In an interview this week, school board Rebecca Smondrowski said she is “absolutely prepared to offer another resolution or budget request,” but hopes the district will pursue the stations expeditiously without those measures.
During Tuesday’s school board meeting, Associate Superintendent of Operations Essie McGuire said MCPS is committed to installing the stations when old fountains need to be replaced or when schools undergo a building project.
“It can’t just be done on the building schedule,” Smondrowski said. “It needs to be done based on making sure every school has equity in filling stations as soon as possible. That can be a priority.”
Proponents say the stations have higher-quality water.
They also argue that the stations would quickly pay for themselves, reducing the need for the district to buy single-use plastic water bottles.
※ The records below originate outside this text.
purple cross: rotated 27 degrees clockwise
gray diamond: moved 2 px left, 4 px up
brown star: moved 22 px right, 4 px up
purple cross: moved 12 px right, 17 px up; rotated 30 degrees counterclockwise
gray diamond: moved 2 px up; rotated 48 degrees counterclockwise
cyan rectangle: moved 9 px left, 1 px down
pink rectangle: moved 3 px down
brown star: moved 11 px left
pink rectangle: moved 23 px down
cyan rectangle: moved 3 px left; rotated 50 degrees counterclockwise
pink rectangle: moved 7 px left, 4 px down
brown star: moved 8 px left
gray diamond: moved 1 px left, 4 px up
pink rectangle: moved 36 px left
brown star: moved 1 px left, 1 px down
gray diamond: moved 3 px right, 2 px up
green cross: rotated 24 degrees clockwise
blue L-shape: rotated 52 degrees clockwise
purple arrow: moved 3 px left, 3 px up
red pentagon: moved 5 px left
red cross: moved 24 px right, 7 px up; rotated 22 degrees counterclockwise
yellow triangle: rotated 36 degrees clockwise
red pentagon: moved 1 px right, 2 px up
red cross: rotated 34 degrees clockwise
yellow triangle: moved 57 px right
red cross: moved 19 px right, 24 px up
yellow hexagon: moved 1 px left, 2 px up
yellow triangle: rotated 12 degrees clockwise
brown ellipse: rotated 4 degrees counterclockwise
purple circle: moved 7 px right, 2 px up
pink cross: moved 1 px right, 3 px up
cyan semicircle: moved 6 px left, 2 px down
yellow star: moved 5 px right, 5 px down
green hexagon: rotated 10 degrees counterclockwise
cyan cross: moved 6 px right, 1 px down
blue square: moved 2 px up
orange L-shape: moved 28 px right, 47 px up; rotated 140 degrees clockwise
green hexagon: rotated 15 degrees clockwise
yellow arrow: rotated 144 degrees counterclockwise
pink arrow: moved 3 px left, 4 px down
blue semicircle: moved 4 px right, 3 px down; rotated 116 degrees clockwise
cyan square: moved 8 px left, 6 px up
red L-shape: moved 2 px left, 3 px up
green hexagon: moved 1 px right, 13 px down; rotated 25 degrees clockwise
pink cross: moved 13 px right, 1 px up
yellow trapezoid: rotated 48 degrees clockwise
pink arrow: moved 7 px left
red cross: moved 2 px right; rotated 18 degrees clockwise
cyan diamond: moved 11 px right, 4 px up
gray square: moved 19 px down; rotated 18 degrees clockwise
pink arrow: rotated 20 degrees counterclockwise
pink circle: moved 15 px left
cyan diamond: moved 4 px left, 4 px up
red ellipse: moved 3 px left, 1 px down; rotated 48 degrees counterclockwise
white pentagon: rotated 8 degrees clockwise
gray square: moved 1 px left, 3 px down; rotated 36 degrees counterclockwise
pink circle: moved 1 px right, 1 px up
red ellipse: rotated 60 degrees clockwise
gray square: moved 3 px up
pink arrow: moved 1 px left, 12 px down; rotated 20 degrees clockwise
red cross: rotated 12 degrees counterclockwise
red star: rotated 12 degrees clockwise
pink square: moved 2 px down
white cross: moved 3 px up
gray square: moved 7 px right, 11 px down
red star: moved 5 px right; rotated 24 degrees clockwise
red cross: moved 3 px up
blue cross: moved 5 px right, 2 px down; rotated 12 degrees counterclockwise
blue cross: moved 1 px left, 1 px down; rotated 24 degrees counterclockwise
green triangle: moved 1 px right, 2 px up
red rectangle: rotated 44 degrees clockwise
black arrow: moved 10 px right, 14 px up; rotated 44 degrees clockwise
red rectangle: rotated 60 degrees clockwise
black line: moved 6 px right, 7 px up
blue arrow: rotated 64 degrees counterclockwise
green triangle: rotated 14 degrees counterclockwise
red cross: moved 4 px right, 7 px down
That, too, would reduce the district’s impact on the environment and encourage students to use reusable bottles.
In 2018, MCPS spent approximately $415,000 on single-use water bottles given out during lunch. The school district purchased more than 3 million plastic water bottles, according to MCPS data.
“I urge you to consider how much good these water bottle filling stations will do for us,” Mundra said. “They will reduce plastic waste and increase the quality of drinking water in our schools, and this is why it’s so important to install more of these stations.”